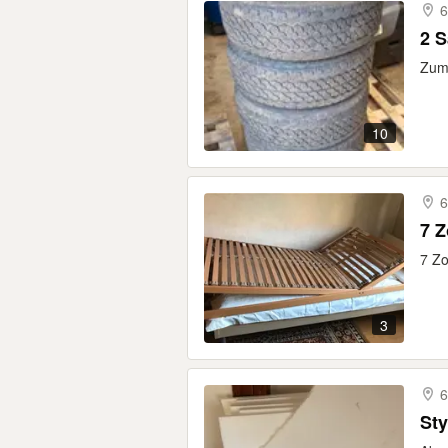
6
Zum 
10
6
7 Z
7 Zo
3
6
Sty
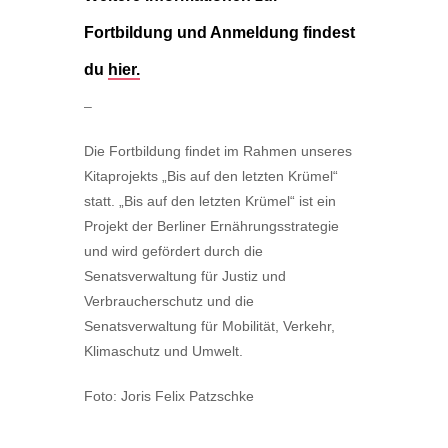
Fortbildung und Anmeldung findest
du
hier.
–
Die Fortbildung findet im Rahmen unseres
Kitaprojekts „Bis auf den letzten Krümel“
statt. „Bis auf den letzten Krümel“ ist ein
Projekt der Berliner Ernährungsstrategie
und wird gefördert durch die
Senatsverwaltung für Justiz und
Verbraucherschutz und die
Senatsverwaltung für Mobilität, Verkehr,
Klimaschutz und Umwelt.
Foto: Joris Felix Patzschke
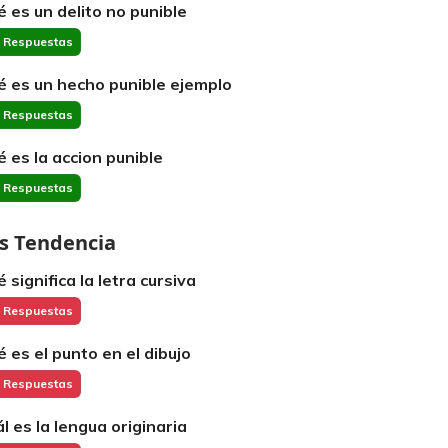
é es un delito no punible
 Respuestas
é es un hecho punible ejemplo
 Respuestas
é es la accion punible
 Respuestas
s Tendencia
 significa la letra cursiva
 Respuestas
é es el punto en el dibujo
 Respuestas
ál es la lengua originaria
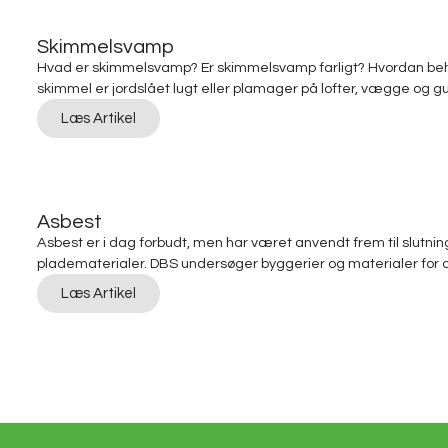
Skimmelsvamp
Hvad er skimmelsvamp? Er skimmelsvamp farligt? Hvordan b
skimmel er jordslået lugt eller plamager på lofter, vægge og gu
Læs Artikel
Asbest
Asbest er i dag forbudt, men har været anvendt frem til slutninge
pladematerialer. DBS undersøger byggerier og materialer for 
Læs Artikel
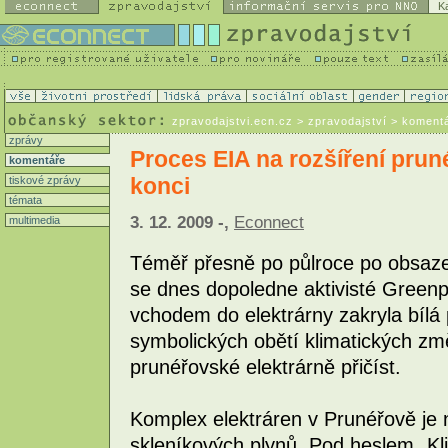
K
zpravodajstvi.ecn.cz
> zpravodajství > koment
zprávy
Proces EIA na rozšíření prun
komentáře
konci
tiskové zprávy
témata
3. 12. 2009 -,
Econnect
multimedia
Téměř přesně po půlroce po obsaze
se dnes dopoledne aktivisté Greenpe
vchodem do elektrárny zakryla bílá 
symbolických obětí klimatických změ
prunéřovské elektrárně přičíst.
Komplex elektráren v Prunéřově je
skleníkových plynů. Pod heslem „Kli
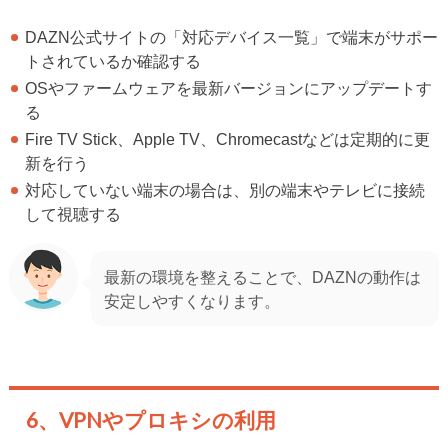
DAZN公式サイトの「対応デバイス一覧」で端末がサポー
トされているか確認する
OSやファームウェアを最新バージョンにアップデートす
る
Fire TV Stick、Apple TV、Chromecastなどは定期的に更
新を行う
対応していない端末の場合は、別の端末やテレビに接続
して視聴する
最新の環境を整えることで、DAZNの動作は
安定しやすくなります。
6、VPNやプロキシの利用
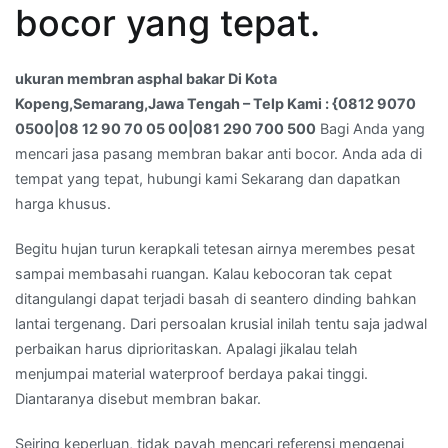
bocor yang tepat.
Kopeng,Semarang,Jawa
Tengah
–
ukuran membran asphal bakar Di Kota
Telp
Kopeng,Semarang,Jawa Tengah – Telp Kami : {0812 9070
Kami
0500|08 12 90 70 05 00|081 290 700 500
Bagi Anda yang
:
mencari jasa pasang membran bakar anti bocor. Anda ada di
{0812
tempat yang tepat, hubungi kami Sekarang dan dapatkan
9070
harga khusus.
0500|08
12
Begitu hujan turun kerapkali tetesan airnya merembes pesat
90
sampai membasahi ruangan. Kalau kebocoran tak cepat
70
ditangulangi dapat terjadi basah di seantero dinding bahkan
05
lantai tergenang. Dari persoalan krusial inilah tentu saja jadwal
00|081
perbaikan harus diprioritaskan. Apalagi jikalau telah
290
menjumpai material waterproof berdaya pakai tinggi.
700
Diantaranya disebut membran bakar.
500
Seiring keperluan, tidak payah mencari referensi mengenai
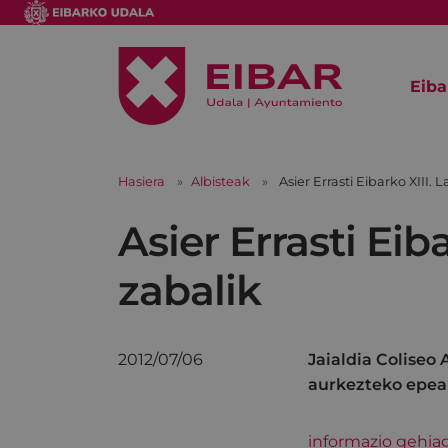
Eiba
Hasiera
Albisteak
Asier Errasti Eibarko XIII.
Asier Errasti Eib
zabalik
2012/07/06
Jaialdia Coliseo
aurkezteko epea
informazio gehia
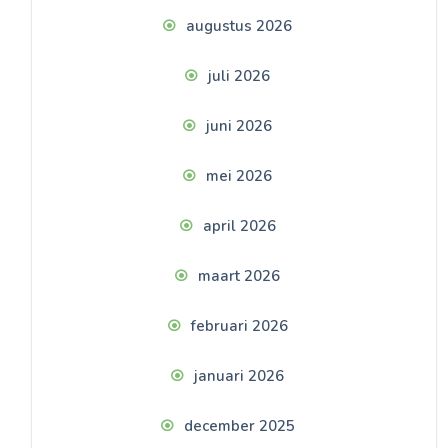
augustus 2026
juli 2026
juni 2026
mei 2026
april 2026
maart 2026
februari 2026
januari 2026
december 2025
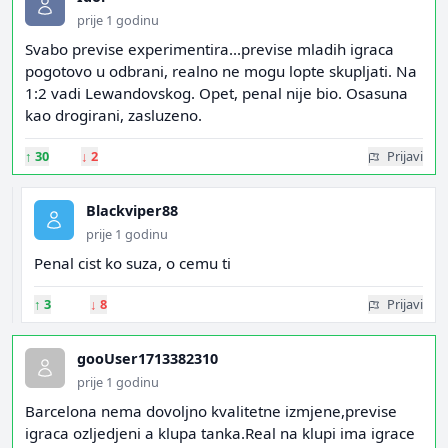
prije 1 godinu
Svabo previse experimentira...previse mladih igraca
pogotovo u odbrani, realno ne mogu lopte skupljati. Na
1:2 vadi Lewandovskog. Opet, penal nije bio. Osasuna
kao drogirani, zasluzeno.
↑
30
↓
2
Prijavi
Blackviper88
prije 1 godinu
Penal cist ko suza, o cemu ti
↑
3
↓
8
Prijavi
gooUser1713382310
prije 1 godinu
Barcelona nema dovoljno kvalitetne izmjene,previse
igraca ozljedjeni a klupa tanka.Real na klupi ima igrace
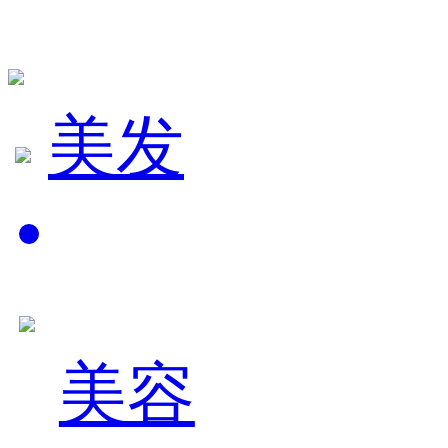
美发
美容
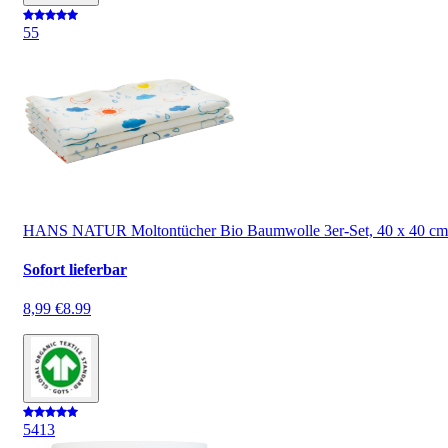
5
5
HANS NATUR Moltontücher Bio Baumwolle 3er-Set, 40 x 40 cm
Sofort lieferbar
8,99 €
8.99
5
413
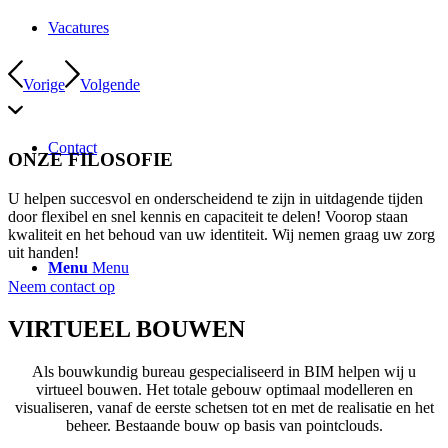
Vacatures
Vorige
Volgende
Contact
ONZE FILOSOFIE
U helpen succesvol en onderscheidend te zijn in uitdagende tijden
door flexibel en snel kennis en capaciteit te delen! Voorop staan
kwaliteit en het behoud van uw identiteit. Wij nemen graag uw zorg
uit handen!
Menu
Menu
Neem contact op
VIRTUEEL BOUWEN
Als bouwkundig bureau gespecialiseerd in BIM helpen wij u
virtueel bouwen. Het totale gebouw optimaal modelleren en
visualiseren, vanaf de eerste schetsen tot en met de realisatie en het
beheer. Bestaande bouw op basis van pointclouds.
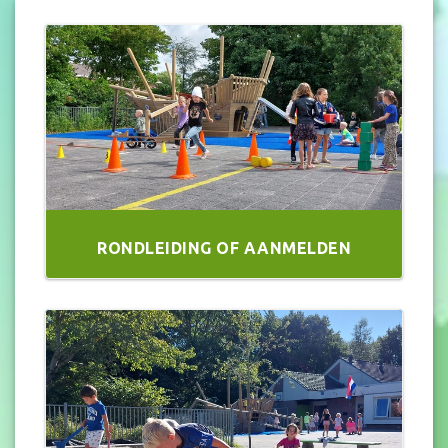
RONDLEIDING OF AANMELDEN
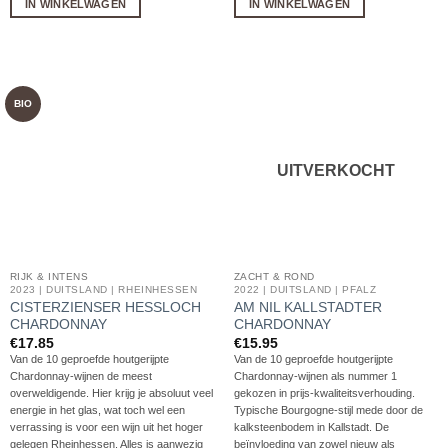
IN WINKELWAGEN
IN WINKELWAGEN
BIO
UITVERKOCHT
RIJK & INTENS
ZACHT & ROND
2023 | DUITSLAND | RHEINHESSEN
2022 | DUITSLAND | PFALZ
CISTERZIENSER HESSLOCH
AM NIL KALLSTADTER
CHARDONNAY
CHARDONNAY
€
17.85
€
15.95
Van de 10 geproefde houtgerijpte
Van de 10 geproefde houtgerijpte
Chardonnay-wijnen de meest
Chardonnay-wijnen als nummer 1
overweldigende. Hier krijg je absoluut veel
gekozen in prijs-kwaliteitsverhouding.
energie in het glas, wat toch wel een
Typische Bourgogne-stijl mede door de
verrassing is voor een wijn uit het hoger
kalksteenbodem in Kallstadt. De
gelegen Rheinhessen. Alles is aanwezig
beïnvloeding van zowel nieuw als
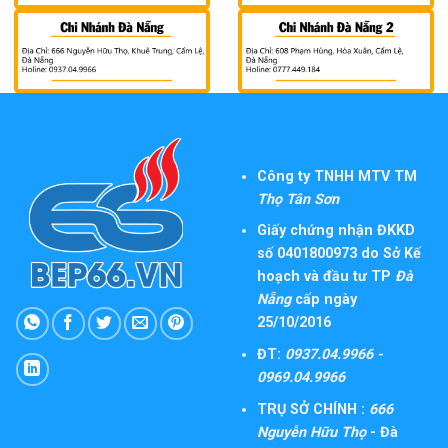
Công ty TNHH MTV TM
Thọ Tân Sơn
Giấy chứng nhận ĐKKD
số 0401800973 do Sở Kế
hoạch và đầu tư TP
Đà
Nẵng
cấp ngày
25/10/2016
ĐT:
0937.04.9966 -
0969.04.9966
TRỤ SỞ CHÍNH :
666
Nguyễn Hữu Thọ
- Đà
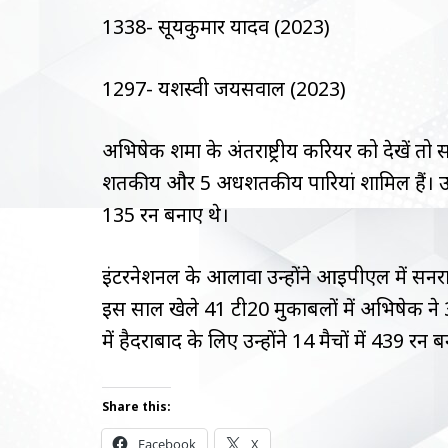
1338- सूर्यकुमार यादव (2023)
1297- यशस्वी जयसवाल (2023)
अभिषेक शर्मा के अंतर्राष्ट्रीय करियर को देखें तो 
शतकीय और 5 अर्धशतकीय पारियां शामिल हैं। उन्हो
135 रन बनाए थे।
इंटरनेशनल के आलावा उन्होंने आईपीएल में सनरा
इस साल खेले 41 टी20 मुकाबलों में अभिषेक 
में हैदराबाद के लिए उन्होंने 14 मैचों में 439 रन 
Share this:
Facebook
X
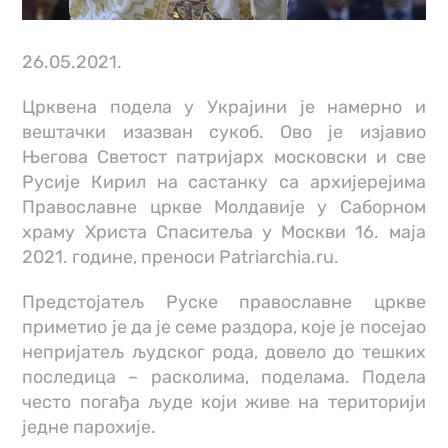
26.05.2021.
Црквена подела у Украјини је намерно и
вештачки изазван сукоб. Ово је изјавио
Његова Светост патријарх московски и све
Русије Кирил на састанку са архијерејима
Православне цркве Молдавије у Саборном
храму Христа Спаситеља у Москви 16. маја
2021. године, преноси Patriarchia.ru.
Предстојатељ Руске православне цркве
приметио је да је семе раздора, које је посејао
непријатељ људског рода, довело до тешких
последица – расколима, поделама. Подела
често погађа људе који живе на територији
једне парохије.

◇ ◇ ◇ ◇

__WHAT YOU WILL DO__:
Convert the data, from its start up to and including the line with "skleníkových plynů. Pod heslem „Kli", into a Markdown table with the columns Row and Line. Give each line its own row number, and omit blank lines and the pictures.

__WORKED SOLUTION__:
| Row | Line |
|---|---|
| 1 | 6 |
| 2 | Zum  |
| 3 | 10 |
| 4 | 6 |
| 5 | 7 Z |
| 6 | 7 Zo |
| 7 | 3 |
| 8 | 6 |
| 9 | Sty |
| 10 | Fortbildung und Anmeldung findest |
| 11 | du |
| 12 | hier. |
| 13 | – |
| 14 | Die Fortbildung findet im Rahmen unseres |
| 15 | Kitaprojekts „Bis auf den letzten Krümel“ |
| 16 | statt. „Bis auf den letzten Krümel“ ist ein |
| 17 | Projekt der Berliner Ernährungsstrategie |
| 18 | und wird gefördert durch die |
| 19 | Senatsverwaltung für Justiz und |
| 20 | Verbraucherschutz und die |
| 21 | Senatsverwaltung für Mobilität, Verkehr, |
| 22 | Klimaschutz und Umwelt. |
| 23 | Foto: Joris Felix Patzschke |
| 24 | é es un delito no punible |
| 25 |  Respuestas |
| 26 | é es un hecho punible ejemplo |
| 27 |  Respuestas |
| 28 | é es la accion punible |
| 29 |  Respuestas |
| 30 | s Tendencia |
| 31 |  significa la letra cursiva |
| 32 |  Respuestas |
| 33 | é es el punto en el dibujo |
| 34 |  Respuestas |
| 35 | ál es la lengua originaria |
| 36 | Skimmelsvamp |
| 37 | Hvad er skimmelsvamp? Er skimmelsvamp farligt? Hvordan b |
| 38 | skimmel er jordslået lugt eller plamager på lofter, vægge og gu |
| 39 | Læs Artikel |
| 40 | Asbest |
| 41 | Asbest er i dag forbudt, men har været anvendt frem til slutninge |
| 42 | pladematerialer. DBS undersøger byggerier og materialer for  |
| 43 | Læs Artikel |
| 44 | K |
| 45 | zpravodajstvi.ecn.cz |
| 46 | > zpravodajství > koment |
| 47 | zprávy |
| 48 | Proces EIA na rozšíření prun |
| 49 | komentáře |
| 50 | konci |
| 51 | tiskové zprávy |
| 52 | témata |
| 53 | 3. 12. 2009 -, |
| 54 | Econnect |
| 55 | multimedia |
| 56 | Téměř přesně po půlroce po obsaze |
| 57 | se dnes dopoledne aktivisté Greenpe |
| 58 | vchodem do elektrárny zakryla bílá  |
| 59 | symbolických obětí klimatických změ |
| 60 | prunéřovské elektrárně přičíst. |
| 61 | Komplex elektráren v Prunéřově je |
| 62 | skleníkových plynů. Pod heslem „Kli |